CN101819637A

CN101819637A - Method for detecting image-based spam by utilizing image local invariant feature

Info

Publication number: CN101819637A
Application number: CN 201010139946
Authority: CN
Inventors: 张卫丰; 杨波; 周国强; 张迎周; 陆柳敏; 许碧娣; 王慕妮; 王宗辉; 韩蕊; 陆柳青
Original assignee: Nanjing Post and Telecommunication University
Current assignee: Nanjing Post and Telecommunication University; Nanjing University of Posts and Telecommunications
Priority date: 2010-04-02
Filing date: 2010-04-02
Publication date: 2010-09-01
Anticipated expiration: 2030-04-02
Also published as: CN101819637B

Abstract

The invention relates to a method for detecting image-based spam by utilizing the image local invariant feature, which comprises the steps of extracting invariant region feature of spam information in an image by utilizing the accelerated extraction algorithm with the robust feature, further generating a feature vector of the image, estimating parameters of a Gaussian mixture model by using the maximum likelihood algorithm and training a classifier of the Gaussian mixture model. Experiments show that the method can improve the recall rate of the spam and save the program computation time and the space.

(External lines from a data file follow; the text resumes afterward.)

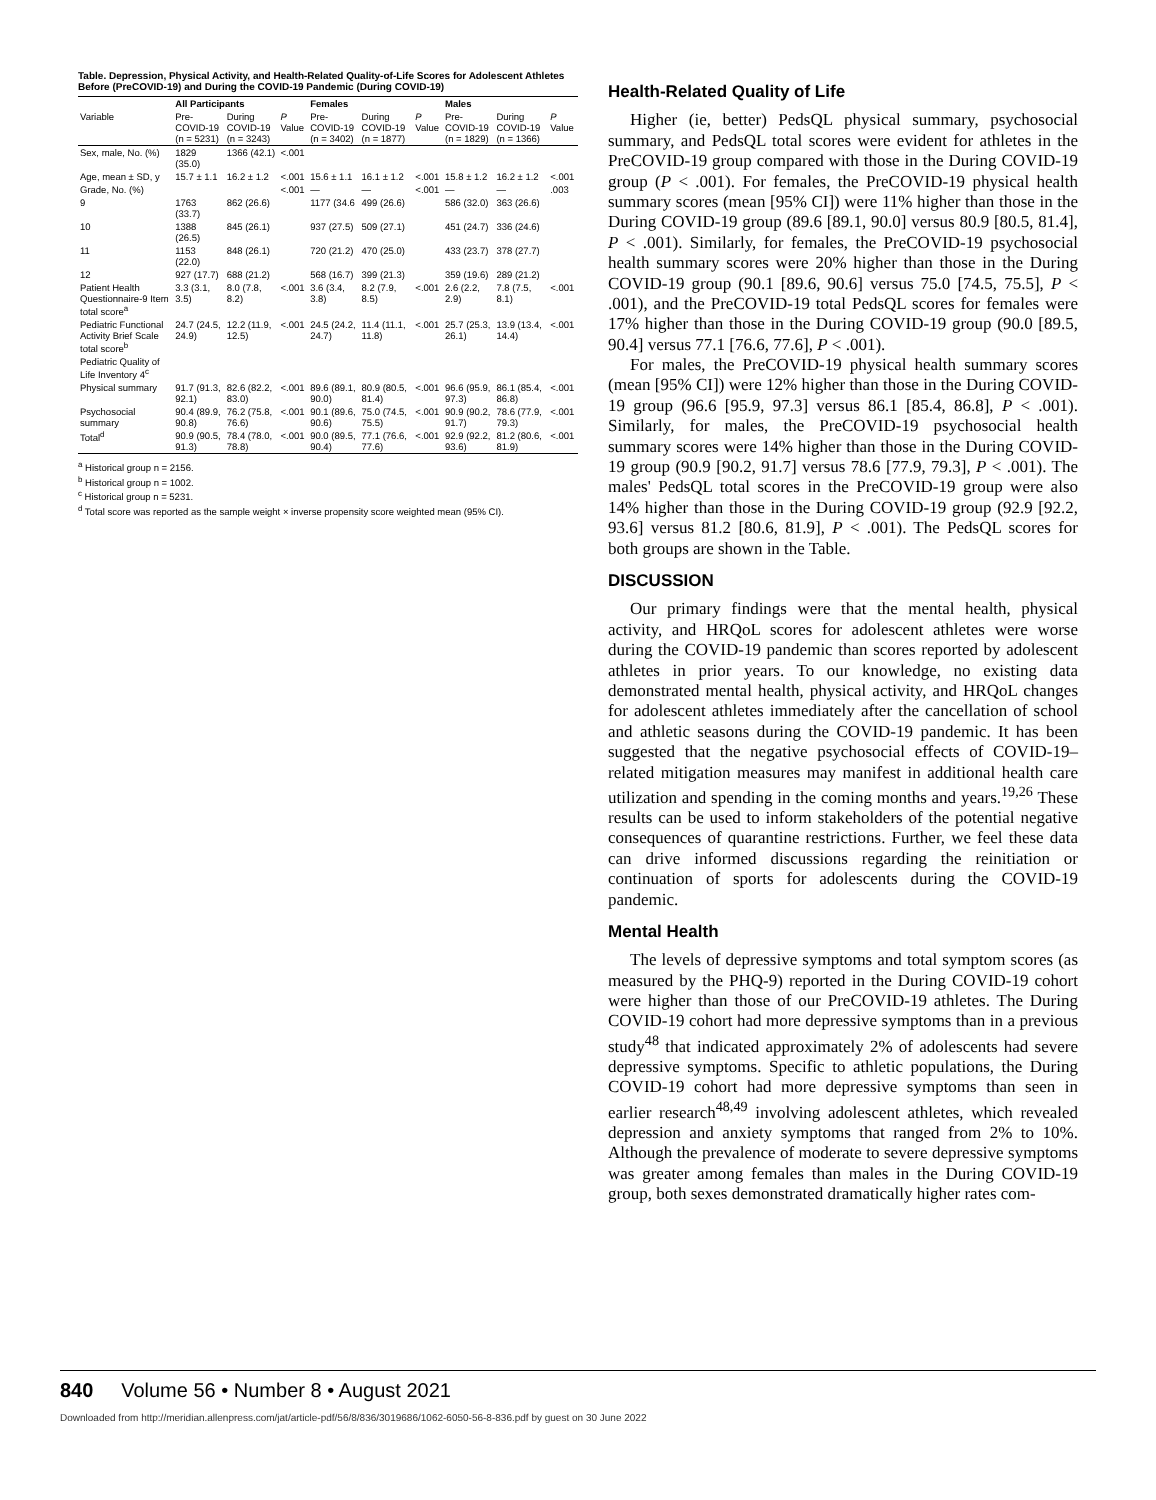Table. Depression, Physical Activity, and Health-Related Quality-of-Life Scores for Adolescent Athletes Before (PreCOVID-19) and During the COVID-19 Pandemic (During COVID-19)
| | All Participants | | | Females | | | Males | | |
| --- | --- | --- | --- | --- | --- | --- | --- | --- | --- |
| Variable | Pre-COVID-19 (n = 5231) | During COVID-19 (n = 3243) | P Value | Pre-COVID-19 (n = 3402) | During COVID-19 (n = 1877) | P Value | Pre-COVID-19 (n = 1829) | During COVID-19 (n = 1366) | P Value |
| Sex, male, No. (%) | 1829 (35.0) | 1366 (42.1) | <.001 | | | | | | |
| Age, mean ± SD, y | 15.7 ± 1.1 | 16.2 ± 1.2 | <.001 | 15.6 ± 1.1 | 16.1 ± 1.2 | <.001 | 15.8 ± 1.2 | 16.2 ± 1.2 | <.001 |
| Grade, No. (%) | | | <.001 | — | — | <.001 | — | — | .003 |
| 9 | 1763 (33.7) | 862 (26.6) | | 1177 (34.6 | 499 (26.6) | | 586 (32.0) | 363 (26.6) | |
| 10 | 1388 (26.5) | 845 (26.1) | | 937 (27.5) | 509 (27.1) | | 451 (24.7) | 336 (24.6) | |
| 11 | 1153 (22.0) | 848 (26.1) | | 720 (21.2) | 470 (25.0) | | 433 (23.7) | 378 (27.7) | |
| 12 | 927 (17.7) | 688 (21.2) | | 568 (16.7) | 399 (21.3) | | 359 (19.6) | 289 (21.2) | |
| Patient Health Questionnaire-9 Item total score<sup>a</sup> | 3.3 (3.1, 3.5) | 8.0 (7.8, 8.2) | <.001 | 3.6 (3.4, 3.8) | 8.2 (7.9, 8.5) | <.001 | 2.6 (2.2, 2.9) | 7.8 (7.5, 8.1) | <.001 |
| Pediatric Functional Activity Brief Scale total score<sup>b</sup> | 24.7 (24.5, 24.9) | 12.2 (11.9, 12.5) | <.001 | 24.5 (24.2, 24.7) | 11.4 (11.1, 11.8) | <.001 | 25.7 (25.3, 26.1) | 13.9 (13.4, 14.4) | <.001 |
| Pediatric Quality of Life Inventory 4<sup>c</sup> | | | | | | | | | |
| Physical summary | 91.7 (91.3, 92.1) | 82.6 (82.2, 83.0) | <.001 | 89.6 (89.1, 90.0) | 80.9 (80.5, 81.4) | <.001 | 96.6 (95.9, 97.3) | 86.1 (85.4, 86.8) | <.001 |
| Psychosocial summary | 90.4 (89.9, 90.8) | 76.2 (75.8, 76.6) | <.001 | 90.1 (89.6, 90.6) | 75.0 (74.5, 75.5) | <.001 | 90.9 (90.2, 91.7) | 78.6 (77.9, 79.3) | <.001 |
| Total<sup>d</sup> | 90.9 (90.5, 91.3) | 78.4 (78.0, 78.8) | <.001 | 90.0 (89.5, 90.4) | 77.1 (76.6, 77.6) | <.001 | 92.9 (92.2, 93.6) | 81.2 (80.6, 81.9) | <.001 |
<sup>a</sup> Historical group n = 2156.
<sup>b</sup> Historical group n = 1002.
<sup>c</sup> Historical group n = 5231.
<sup>d</sup> Total score was reported as the sample weight × inverse propensity score weighted mean (95% CI).
Health-Related Quality of Life
Higher (ie, better) PedsQL physical summary, psychosocial summary, and PedsQL total scores were evident for athletes in the PreCOVID-19 group compared with those in the During COVID-19 group (P < .001). For females, the PreCOVID-19 physical health summary scores (mean [95% CI]) were 11% higher than those in the During COVID-19 group (89.6 [89.1, 90.0] versus 80.9 [80.5, 81.4], P < .001). Similarly, for females, the PreCOVID-19 psychosocial health summary scores were 20% higher than those in the During COVID-19 group (90.1 [89.6, 90.6] versus 75.0 [74.5, 75.5], P < .001), and the PreCOVID-19 total PedsQL scores for females were 17% higher than those in the During COVID-19 group (90.0 [89.5, 90.4] versus 77.1 [76.6, 77.6], P < .001).
For males, the PreCOVID-19 physical health summary scores (mean [95% CI]) were 12% higher than those in the During COVID-19 group (96.6 [95.9, 97.3] versus 86.1 [85.4, 86.8], P < .001). Similarly, for males, the PreCOVID-19 psychosocial health summary scores were 14% higher than those in the During COVID-19 group (90.9 [90.2, 91.7] versus 78.6 [77.9, 79.3], P < .001). The males' PedsQL total scores in the PreCOVID-19 group were also 14% higher than those in the During COVID-19 group (92.9 [92.2, 93.6] versus 81.2 [80.6, 81.9], P < .001). The PedsQL scores for both groups are shown in the Table.
DISCUSSION
Our primary findings were that the mental health, physical activity, and HRQoL scores for adolescent athletes were worse during the COVID-19 pandemic than scores reported by adolescent athletes in prior years. To our knowledge, no existing data demonstrated mental health, physical activity, and HRQoL changes for adolescent athletes immediately after the cancellation of school and athletic seasons during the COVID-19 pandemic. It has been suggested that the negative psychosocial effects of COVID-19–related mitigation measures may manifest in additional health care utilization and spending in the coming months and years.<sup>19,26</sup> These results can be used to inform stakeholders of the potential negative consequences of quarantine restrictions. Further, we feel these data can drive informed discussions regarding the reinitiation or continuation of sports for adolescents during the COVID-19 pandemic.
Mental Health
The levels of depressive symptoms and total symptom scores (as measured by the PHQ-9) reported in the During COVID-19 cohort were higher than those of our PreCOVID-19 athletes. The During COVID-19 cohort had more depressive symptoms than in a previous study<sup>48</sup> that indicated approximately 2% of adolescents had severe depressive symptoms. Specific to athletic populations, the During COVID-19 cohort had more depressive symptoms than seen in earlier research<sup>48,49</sup> involving adolescent athletes, which revealed depression and anxiety symptoms that ranged from 2% to 10%. Although the prevalence of moderate to severe depressive symptoms was greater among females than males in the During COVID-19 group, both sexes demonstrated dramatically higher rates com-
840 Volume 56 • Number 8 • August 2021
Downloaded from http://meridian.allenpress.com/jat/article-pdf/56/8/836/3019686/1062-6050-56-8-836.pdf by guest on 30 June 2022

The classifier based on the Gaussian mixture model is obtained. The realizing method for detecting the image-based spam comprises three modules of the extraction of the image feature, the estimation of the parameters of the Gaussian mixture model and the detection of the image-based spam.

Description

Utilize the method for the local invariant feature detection image spam email of picture

Technical field

The present invention is a kind of local invariant feature of utilizing the rubbish picture, train gauss hybrid models, to the implementation that image spam email detects, mainly solved current technology to problems such as picture type spam detection efficient and recall rate are low, belong to data mining and machine learning field.

Background technology

Email has become people and has carried out the important channel that internet exchange is linked up, but because huge commerce, economy and political interest causes spam quantity sharply swollen.Originally Sheng Hang spam be with junk information such as advertisements with in the written form embedded images, text that people such as Hrishikesh excavate out in utilization and color characteristic come mail classify [1].Fumera etc. have proposed the text message of a kind of OCR (optical character identification) technology for detection image spam email in 2006, other filtering systems better detect effect [2] relatively.Simultaneously spammer are also constantly being strengthened the ability of the escape detection system of spam, and they have carried out Fuzzy Processing to the image that is embedded with junk information such as advertisement, and this movement makes that the OCR technology is lack scope for their abilities.Dredzeet al. has proposed to utilize the feature that exceeds of picture to come picture is classified, the picture file layout, size, color distribution etc. [3], advantage is can be faster than the speed of the low layers such as edge feature of picture, and have extendability preferably, can with the effective combination of image filtering device at stratum characteristic.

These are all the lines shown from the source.